It's, again, licensed under the ODBL. The production process is still different. So it's a hierarchical conflation. They started from OpenStreetMap. Then they also used and added Microsoft. So where OpenStreetMap is not available, they also looked at Microsoft. And then they also looked at the vectorized version of the European settlement map, which is a binary map with information
on built, non-built areas, basically. Available for the EU and released in 2023. They are planning also a second release to happen soon. As I said, we also looked at the degree of urbanization, looking at the NAATs classification. NAATs is the nomenclature for territorial units for statistics in Europe.
You may be familiar. We looked at the NAATs three areas, so the smallest administrative areas, roughly corresponding to municipalities or counties with a population of 150, 800 inhabitants. And these are classified into three classes, urban, semi-urban, and rural. Five countries, I said before, Belgium, Denmark, Greece, Malta, and Sweden.
Why those countries? Well, we wanted to choose countries in a way that, first of all, we could have countries of different sides, geographically far away from each other to make sure that their OpenStreetMap communities were different and not really influencing each other. They need to have also different fractions of urban, semi-urban, and rural areas.
You see the colors in the maps. And also, they need to have Yubuco coming from different sources. I said before, for some countries, in this case, Belgium, Denmark, and Malta, Yubuco makes use of governmental data. For some other countries, Greece and Sweden, it's OpenStreetMap. Now, what did we do?

━━━━

* EXERCISE TASKS *
a – Please retype the building-data passage, beginning at the words "You may be familiar." and stopping after the words "and rural areas.".
b – Name the five countries the building-data passage says were studied.
Rely only on the building-data passage.

* SUPPLIED INFORMATION *
━━━━

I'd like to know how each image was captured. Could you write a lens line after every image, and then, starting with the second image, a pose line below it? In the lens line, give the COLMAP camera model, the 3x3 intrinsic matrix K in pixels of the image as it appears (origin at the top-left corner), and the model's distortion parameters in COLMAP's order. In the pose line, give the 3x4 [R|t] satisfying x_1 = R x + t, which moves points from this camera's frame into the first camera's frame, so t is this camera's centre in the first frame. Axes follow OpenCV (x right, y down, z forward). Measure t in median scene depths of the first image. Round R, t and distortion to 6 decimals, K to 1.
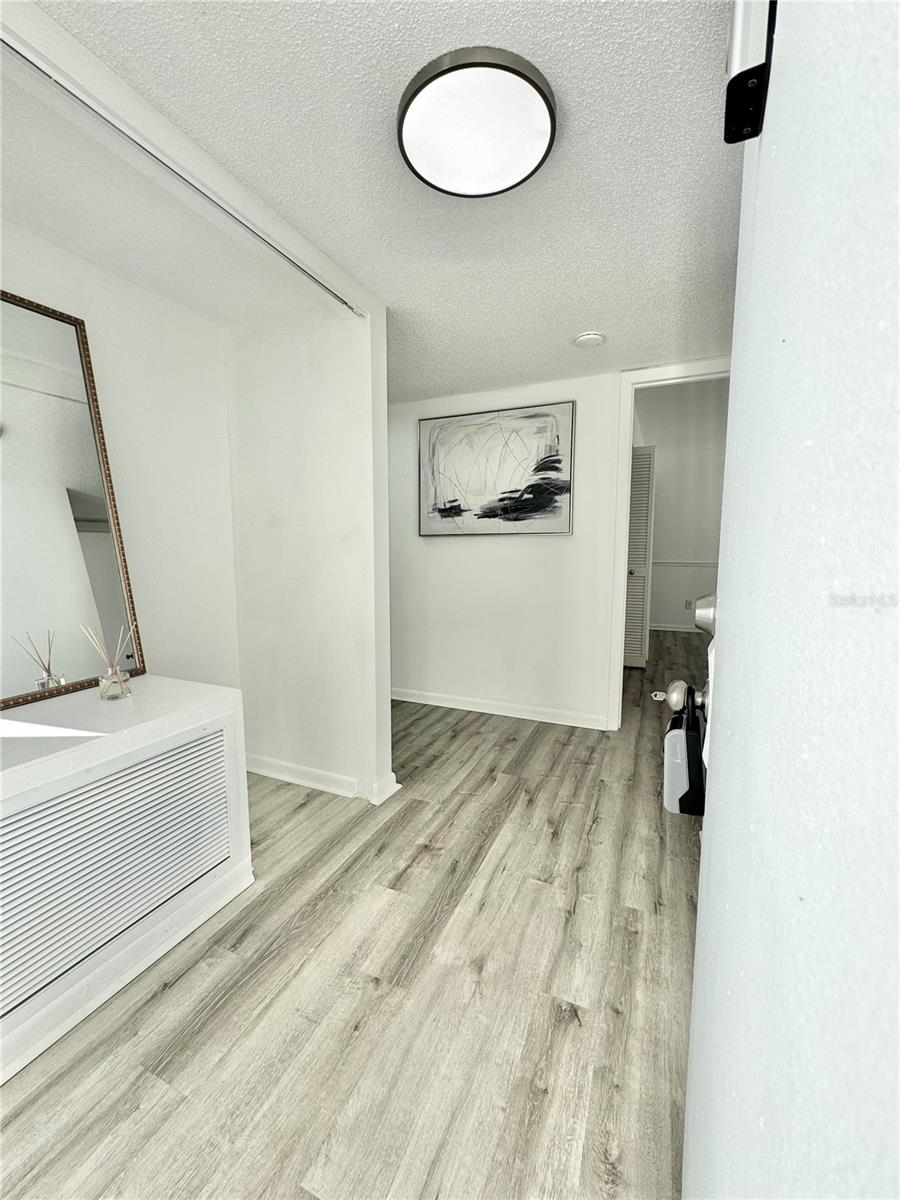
lens RADIAL K [[473.2, 0, 450.0], [0, 473.2, 600.0], [0, 0, 1]] dist [-0.000965, 0.000244]
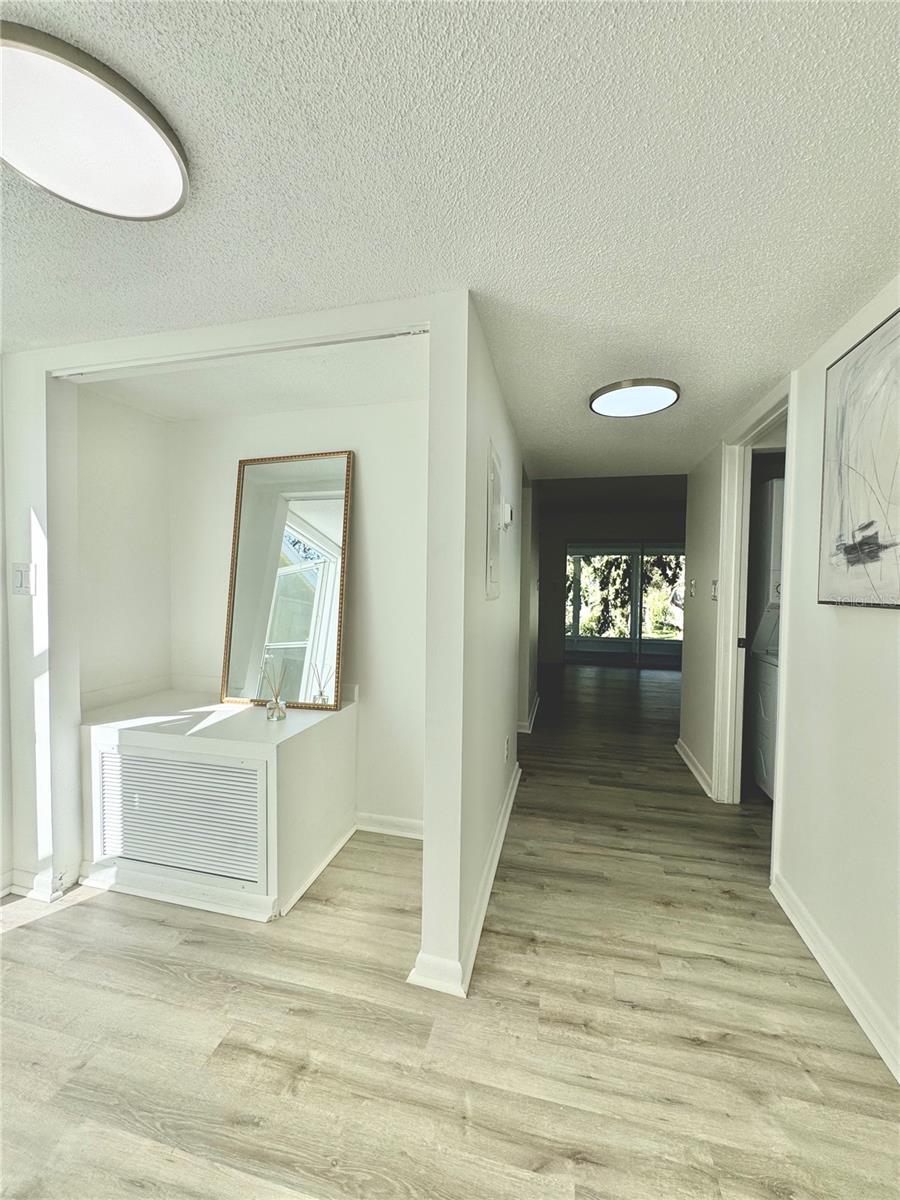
lens RADIAL K [[473.2, 0, 450.0], [0, 473.2, 600.0], [0, 0, 1]] dist [-0.000965, 0.000244]
pose [[0.185338, 0.026238, -0.982324, 0.505720], [-0.116169, 0.993219, 0.004611, -0.141693], [0.975784, 0.113261, 0.187129, 0.787733]]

━━━━

* SOLUTIONS BY TASK *
a –
You may be familiar. We looked at the NAATs three areas, so the smallest administrative areas, roughly corresponding to municipalities or counties with a population of 150, 800 inhabitants. And these are classified into three classes, urban, semi-urban, and rural. Five countries, I said before, Belgium, Denmark, Greece, Malta, and Sweden.
Why those countries? Well, we wanted to choose countries in a way that, first of all, we could have countries of different sides, geographically far away from each other to make sure that their OpenStreetMap communities were different and not really influencing each other. They need to have also different fractions of urban, semi-urban, and rural areas.

b – Belgium, Denmark, Greece, Malta, Sweden